Question

The server.xml which controls the startup of Apache Tomcat's servlet container contains a debug attribute for nearly every major component. The debug attribute is more or less verbose depending upon the number you give it, zero being least and 99 being most verbose. How does the debug level affect Tomcat's speed when servicing large numbers of users? I assume zero is fast and 99 is relatively slower, but is this true. If there are no errors being thrown, does it matter?

Was it helpful?

Solution

Extensive logging takes a significant amount of time. This is why it is so important to put

if (log.isDebugEnabled())
  log.debug(bla_bla_bla);

so I would say that seting your production server to being verbose would seriously affect performance. I assume it's a production server you're talking about since you say it must service a large number of users.

OTHER TIPS

Logging is not only responsible for giving you errors, but also for tracking of what's going on. In some cases, code cannot run inside a debugger, then logging is your only option.

This is why logging output can be extremely verbose. And I really mean that. I remember setting Catalina's loglevel to TRACE once and ended up with a several megabyte logfile. That was before the server received any hits at all. It was a huge performance hog. Countable in several seconds.

If you don't need logging for Tomcat itself, don't activate it on any of its components. You will typically only want to tinker with Tomcat's loglevel if you suspect a bug in either your setup or Tomcat itself.

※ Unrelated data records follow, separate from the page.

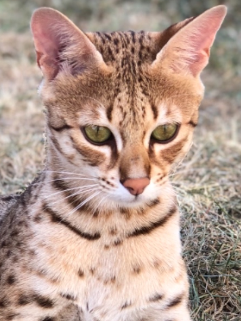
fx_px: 1430
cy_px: 242
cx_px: 16
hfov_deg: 9.6
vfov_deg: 12.8
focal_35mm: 154
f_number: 2.8
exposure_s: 1/120
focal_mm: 6.6
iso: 25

For your own applications, measure the logging cost using a profiler or just some stress testing. Whatever your results, I would recommend against running an application with a high loglevel setting in a production environment. My current project dumps about a megabyte per request at TRACE setting, only about three to four lines on INFO and nothing on WARNING (iff everything goes well :-). I recommend not more than the most necessary logging. Your app should really just report startup, shutdown and failure, and - at most - one line per request.